The through-line for 2026 planning is that the growth is steady, the channel mix keeps shifting toward mobile and social, and the genuinely new variable is AI-assisted shopping — small today, worth preparing for now. For the wider dataset behind this season, see our full 2026 ecommerce statistics roundup. And if you want a partner to turn these numbers into a peak-season plan, our ecommerce growth services do exactly that.
09 — ConclusionCite the source, the scope, and the date.
A record season is only useful if you know what it measures.

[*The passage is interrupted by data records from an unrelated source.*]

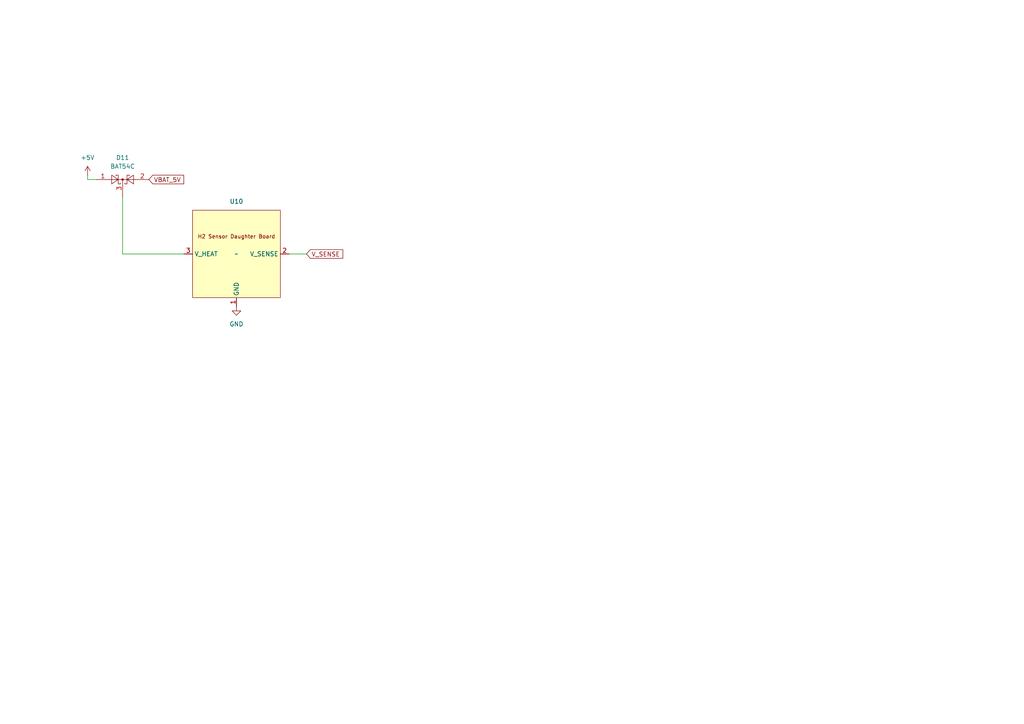
<source format=kicad_sch>
(kicad_sch (version 20230121) (generator eeschema)

  (uuid f348cc71-3b98-43aa-b57b-416cfb83aa98)

  (paper "A4")

  


  (wire (pts (xy 35.56 73.66) (xy 53.34 73.66))
    (stroke (width 0) (type default))
    (uuid 8269ca55-9a4a-47df-be12-072fac7460ab)
  )
  (wire (pts (xy 25.4 52.07) (xy 27.94 52.07))
    (stroke (width 0) (type default))
    (uuid 82e49d55-f5fe-4a29-ba60-033a347403e6)
  )
  (wire (pts (xy 35.56 57.15) (xy 35.56 73.66))
    (stroke (width 0) (type default))
    (uuid b2cb00ee-ffe4-4712-a307-4ddfc000666e)
  )
  (wire (pts (xy 88.9 73.66) (xy 83.82 73.66))
    (stroke (width 0) (type default))
    (uuid c7c8aadf-88c8-4444-bd37-5b0643271cc3)
  )
  (wire (pts (xy 25.4 50.8) (xy 25.4 52.07))
    (stroke (width 0) (type default))
    (uuid f23bb478-5bd3-4a3f-92b6-e7b544d5d415)
  )

  (global_label "VBAT_5V" (shape input) (at 43.18 52.07 0) (fields_autoplaced)
    (effects (font (size 1.27 1.27)) (justify left))
    (uuid 88c71cb2-9be8-4331-9691-620968fdf13b)
    (property "Intersheetrefs" "${INTERSHEET_REFS}" (at 53.8457 52.07 0)
      (effects (font (size 1.27 1.27)) (justify left) hide)
    )
  )
  (global_label "V_SENSE" (shape input) (at 88.9 73.66 0) (fields_autoplaced)
    (effects (font (size 1.27 1.27)) (justify left))
    (uuid fbbe05d3-2f95-4c1c-b78b-a88062f11217)
    (property "Intersheetrefs" "${INTERSHEET_REFS}" (at 99.9889 73.66 0)
      (effects (font (size 1.27 1.27)) (justify left) hide)
    )
  )

  (symbol (lib_id "power:GND") (at 68.58 88.9 0) (unit 1)
    (in_bom yes) (on_board yes) (dnp no) (fields_autoplaced)
    (uuid 0722985d-edcd-460a-90d9-feb581dd82e0)
    (property "Reference" "#PWR056" (at 68.58 95.25 0)
      (effects (font (size 1.27 1.27)) hide)
    )
    (property "Value" "GND" (at 68.58 93.98 0)
      (effects (font (size 1.27 1.27)))
    )
    (property "Footprint" "" (at 68.58 88.9 0)
      (effects (font (size 1.27 1.27)) hide)
    )
    (property "Datasheet" "" (at 68.58 88.9 0)
      (effects (font (size 1.27 1.27)) hide)
    )
    (pin "1" (uuid 5a2da2b5-ac53-41bd-891d-1766ec2f0a4b))
    (instances
      (project "H2 Sensor Board Lucy Rev 1"
        (path "/61fdd4a1-2d1e-44dc-8644-252e12d35745/59a3a015-89fd-412e-9533-cfe88d3d6cb5"
          (reference "#PWR056") (unit 1)
        )
      )
    )
  )

  (symbol (lib_id "power:+5V") (at 25.4 50.8 0) (unit 1)
    (in_bom yes) (on_board yes) (dnp no) (fields_autoplaced)
    (uuid 090190f3-ee95-477e-bbf1-eaf1d72aff35)
    (property "Reference" "#PWR055" (at 25.4 54.61 0)
      (effects (font (size 1.27 1.27)) hide)
    )
    (property "Value" "+5V" (at 25.4 45.72 0)
      (effects (font (size 1.27 1.27)))
    )
    (property "Footprint" "" (at 25.4 50.8 0)
      (effects (font (size 1.27 1.27)) hide)
    )
    (property "Datasheet" "" (at 25.4 50.8 0)
      (effects (font (size 1.27 1.27)) hide)
    )
    (pin "1" (uuid e9f83964-45a1-42d7-a1f8-3d7374792fcd))
    (instances
      (project "H2 Sensor Board Lucy Rev 1"
        (path "/61fdd4a1-2d1e-44dc-8644-252e12d35745/59a3a015-89fd-412e-9533-cfe88d3d6cb5"
          (reference "#PWR055") (unit 1)
        )
      )
    )
  )

  (symbol (lib_id "Diode:BAT54C") (at 35.56 52.07 0) (unit 1)
    (in_bom yes) (on_board yes) (dnp no) (fields_autoplaced)
    (uuid 1ff8e1ee-7503-40a3-bdd9-45e9b8e23d70)
    (property "Reference" "D11" (at 35.56 45.72 0)
      (effects (font (size 1.27 1.27)))
    )
    (property "Value" "BAT54C" (at 35.56 48.26 0)
      (effects (font (size 1.27 1.27)))
    )
    (property "Footprint" "Package_TO_SOT_SMD:SOT-23" (at 37.465 48.895 0)
      (effects (font (size 1.27 1.27)) (justify left) hide)
    )
    (property "Datasheet" "http://www.diodes.com/_files/datasheets/ds11005.pdf" (at 33.528 52.07 0)
      (effects (font (size 1.27 1.27)) hide)
    )
    (pin "1" (uuid c9e13076-fef4-4baa-932b-b95809da838c))
    (pin "2" (uuid 75fe28bf-9db1-4d00-9489-2d7afef42daf))
    (pin "3" (uuid 86bb1fc8-8f01-45a8-ae08-92d725cf7c88))
    (instances
      (project "H2 Sensor Board Lucy Rev 1"
        (path "/61fdd4a1-2d1e-44dc-8644-252e12d35745/59a3a015-89fd-412e-9533-cfe88d3d6cb5"
          (reference "D11") (unit 1)
        )
      )
    )
  )

  (symbol (lib_id "H2_Parts:H2_Simon_Sensor_Breakout") (at 68.58 73.66 0) (unit 1)
    (in_bom yes) (on_board yes) (dnp no) (fields_autoplaced)
    (uuid 89b34d81-b320-44c9-8363-a304cf247dc1)
    (property "Reference" "U10" (at 68.58 58.42 0)
      (effects (font (size 1.27 1.27)))
    )
    (property "Value" "~" (at 68.58 73.66 0)
      (effects (font (size 1.27 1.27)))
    )
    (property "Footprint" "" (at 68.58 73.66 0)
      (effects (font (size 1.27 1.27)) hide)
    )
    (property "Datasheet" "" (at 68.58 73.66 0)
      (effects (font (size 1.27 1.27)) hide)
    )
    (pin "1" (uuid a40759b9-eb01-41aa-b54e-f18d0e0759c2))
    (pin "2" (uuid 504f725f-80a4-46d9-b2c9-138db0863f39))
    (pin "3" (uuid 3c107efd-37d1-438b-bb5a-1ceb92621710))
    (instances
      (project "H2 Sensor Board Lucy Rev 1"
        (path "/61fdd4a1-2d1e-44dc-8644-252e12d35745/59a3a015-89fd-412e-9533-cfe88d3d6cb5"
          (reference "U10") (unit 1)
        )
      )
    )
  )
)

</source>
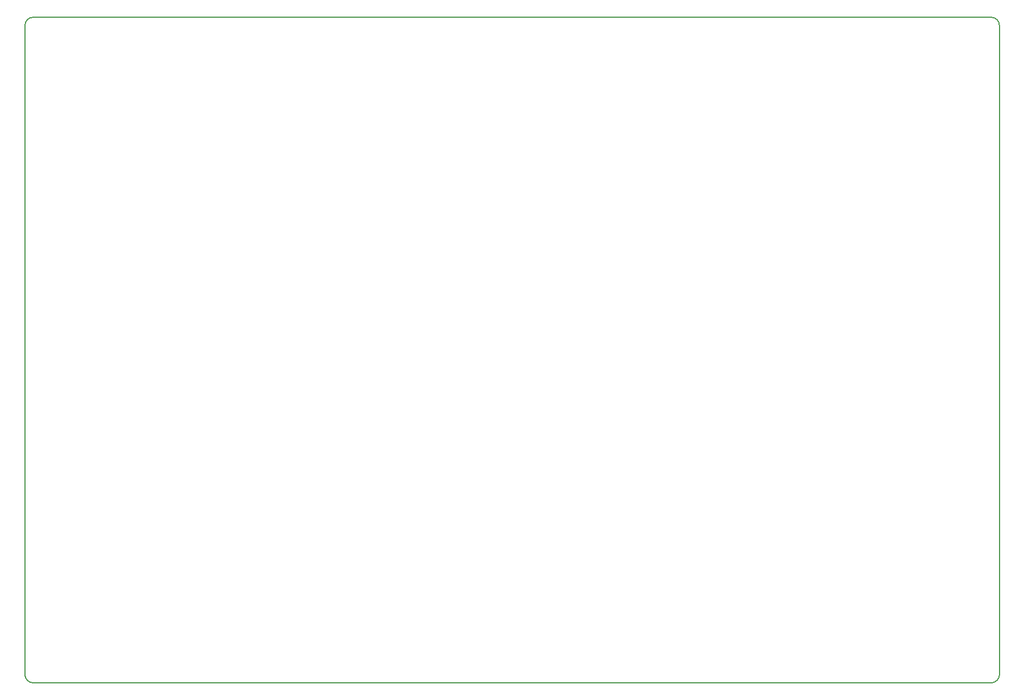
<source format=gbr>
G04 #@! TF.GenerationSoftware,KiCad,Pcbnew,(5.0.0)*
G04 #@! TF.CreationDate,2019-12-11T16:29:05-06:00*
G04 #@! TF.ProjectId,PatchPanel,506174636850616E656C2E6B69636164,rev?*
G04 #@! TF.SameCoordinates,Original*
G04 #@! TF.FileFunction,Profile,NP*
%FSLAX46Y46*%
G04 Gerber Fmt 4.6, Leading zero omitted, Abs format (unit mm)*
G04 Created by KiCad (PCBNEW (5.0.0)) date 12/11/19 16:29:05*
%MOMM*%
%LPD*%
G01*
G04 APERTURE LIST*
%ADD10C,0.150000*%
G04 APERTURE END LIST*
D10*
X41910000Y-46990000D02*
G75*
G02X43180000Y-45720000I1270000J0D01*
G01*
X43180000Y-147320000D02*
G75*
G02X41910000Y-146050000I0J1270000D01*
G01*
X190500000Y-146050000D02*
G75*
G02X189230000Y-147320000I-1270000J0D01*
G01*
X189230000Y-45720000D02*
G75*
G02X190500000Y-46990000I0J-1270000D01*
G01*
X41910000Y-146050000D02*
X41910000Y-46990000D01*
X189230000Y-147320000D02*
X43180000Y-147320000D01*
X190500000Y-46990000D02*
X190500000Y-146050000D01*
X43180000Y-45720000D02*
X189230000Y-45720000D01*
M02*

</source>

The 2025 US holiday season was, on every source, a strong one: a record $257.8 billion online per Adobe, over $1 trillion in total US retail per the NRF, and a global figure north of $1.29 trillion per Salesforce. Buy Now Pay Later crossed two firsts, mobile kept climbing, and AI-referred traffic grew faster than anyone forecast.
But the more valuable takeaway is about how to use these numbers. Three reports produced three totals, and all three are correct because each measures a different slice — US online, global extrapolated, and total US retail. Growth is a record every year and yet decelerating in the rate that matters. And the loudest superlatives are the ones most likely to be quietly out of date.
For 2026, plan around steady growth, a mobile- and social-led channel mix, and an AI-shopping channel that is small but accelerating. Cite the source, the scope, and the date on every figure — and you will be building on the numbers you can actually defend.